Solar cell-supercap hybrid yields record storage efficiency
The researchers detailed their approach in a paper titled “Silicon Nanowire/Polymer Hybrid Solar Cell-Supercapacitor: A Self-Charging Power Unit with a Total Efficiency of 10.5%” published in Nano Letters.
First, they built a hybrid silicon nanowire/polymer heterojunction solar cell consisting of highly-ordered vertically aligned Si nanowires (about 250nm in diameter at an approximate pitch of 360nm in a hexagonal array) spin-coated with highly conductive PEDOT:PSS and later covered with a 200nm-thick silver finger grid as the front electrode while a 200nm-thick layer of aluminium served as a rear contact.
One thing the researchers documented was the use of a low-temperature, chemical solution process to reduce the nanowire surface roughness, suppressing the charge recombination at the SiNW/polymer interface and enhancing the solar cell’s power conversion efficiency to 13.39%.

### Problems to work on
A) According to the solar cell passage, what power conversion efficiency did the solar cell reach after the nanowire surface roughness was reduced?
B) Reproduce the portion of the solar cell passage between "Solar cell-supercap hybrid" and "a rear contact.", inclusive, swapping "silver" for "gold".
Rely solely on the solar cell passage above.

### Information supplied
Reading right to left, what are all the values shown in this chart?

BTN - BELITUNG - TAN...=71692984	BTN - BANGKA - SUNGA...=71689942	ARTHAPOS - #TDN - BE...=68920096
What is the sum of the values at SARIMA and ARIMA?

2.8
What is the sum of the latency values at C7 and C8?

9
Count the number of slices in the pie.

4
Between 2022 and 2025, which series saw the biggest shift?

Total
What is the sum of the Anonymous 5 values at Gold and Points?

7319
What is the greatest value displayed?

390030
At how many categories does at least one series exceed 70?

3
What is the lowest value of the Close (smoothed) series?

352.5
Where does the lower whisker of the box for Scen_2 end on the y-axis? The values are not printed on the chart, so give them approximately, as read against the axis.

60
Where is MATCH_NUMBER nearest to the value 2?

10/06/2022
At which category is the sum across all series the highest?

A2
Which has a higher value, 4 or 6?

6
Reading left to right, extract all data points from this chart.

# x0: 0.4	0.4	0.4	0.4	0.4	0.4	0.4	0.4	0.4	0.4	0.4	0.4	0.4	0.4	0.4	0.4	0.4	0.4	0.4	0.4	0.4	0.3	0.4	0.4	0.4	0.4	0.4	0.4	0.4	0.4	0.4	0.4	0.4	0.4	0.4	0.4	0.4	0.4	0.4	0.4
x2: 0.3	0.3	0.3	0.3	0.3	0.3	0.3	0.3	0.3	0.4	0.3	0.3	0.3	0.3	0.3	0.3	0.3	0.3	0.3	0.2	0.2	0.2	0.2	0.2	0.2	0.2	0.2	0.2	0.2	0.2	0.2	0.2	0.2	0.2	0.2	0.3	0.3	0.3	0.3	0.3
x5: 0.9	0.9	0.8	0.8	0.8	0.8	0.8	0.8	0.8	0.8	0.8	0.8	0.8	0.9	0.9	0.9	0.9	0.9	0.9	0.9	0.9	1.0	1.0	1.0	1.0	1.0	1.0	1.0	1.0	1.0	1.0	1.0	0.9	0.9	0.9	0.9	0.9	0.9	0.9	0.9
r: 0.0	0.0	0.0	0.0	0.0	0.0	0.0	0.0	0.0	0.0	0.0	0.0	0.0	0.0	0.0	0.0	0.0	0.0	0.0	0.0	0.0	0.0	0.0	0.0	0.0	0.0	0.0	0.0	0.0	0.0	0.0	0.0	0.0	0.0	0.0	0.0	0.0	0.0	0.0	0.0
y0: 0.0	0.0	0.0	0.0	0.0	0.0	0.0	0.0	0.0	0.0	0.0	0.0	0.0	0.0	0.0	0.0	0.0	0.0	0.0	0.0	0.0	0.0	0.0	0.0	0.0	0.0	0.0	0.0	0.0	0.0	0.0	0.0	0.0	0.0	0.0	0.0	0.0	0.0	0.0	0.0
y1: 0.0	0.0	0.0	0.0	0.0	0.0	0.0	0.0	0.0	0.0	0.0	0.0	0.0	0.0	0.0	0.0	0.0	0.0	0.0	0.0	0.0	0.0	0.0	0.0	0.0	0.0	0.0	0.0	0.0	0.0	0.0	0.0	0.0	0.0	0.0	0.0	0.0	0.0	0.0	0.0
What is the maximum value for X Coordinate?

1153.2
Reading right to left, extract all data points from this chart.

### Numbered responses
A) 13.39%

B)
Solar cell-supercap hybrid yields record storage efficiency
The researchers detailed their approach in a paper titled “Silicon Nanowire/Polymer Hybrid Solar Cell-Supercapacitor: A Self-Charging Power Unit with a Total Efficiency of 10.5%” published in Nano Letters.
First, they built a hybrid silicon nanowire/polymer heterojunction solar cell consisting of highly-ordered vertically aligned Si nanowires (about 250nm in diameter at an approximate pitch of 360nm in a hexagonal array) spin-coated with highly conductive PEDOT:PSS and later covered with a 200nm-thick gold finger grid as the front electrode while a 200nm-thick layer of aluminium served as a rear contact.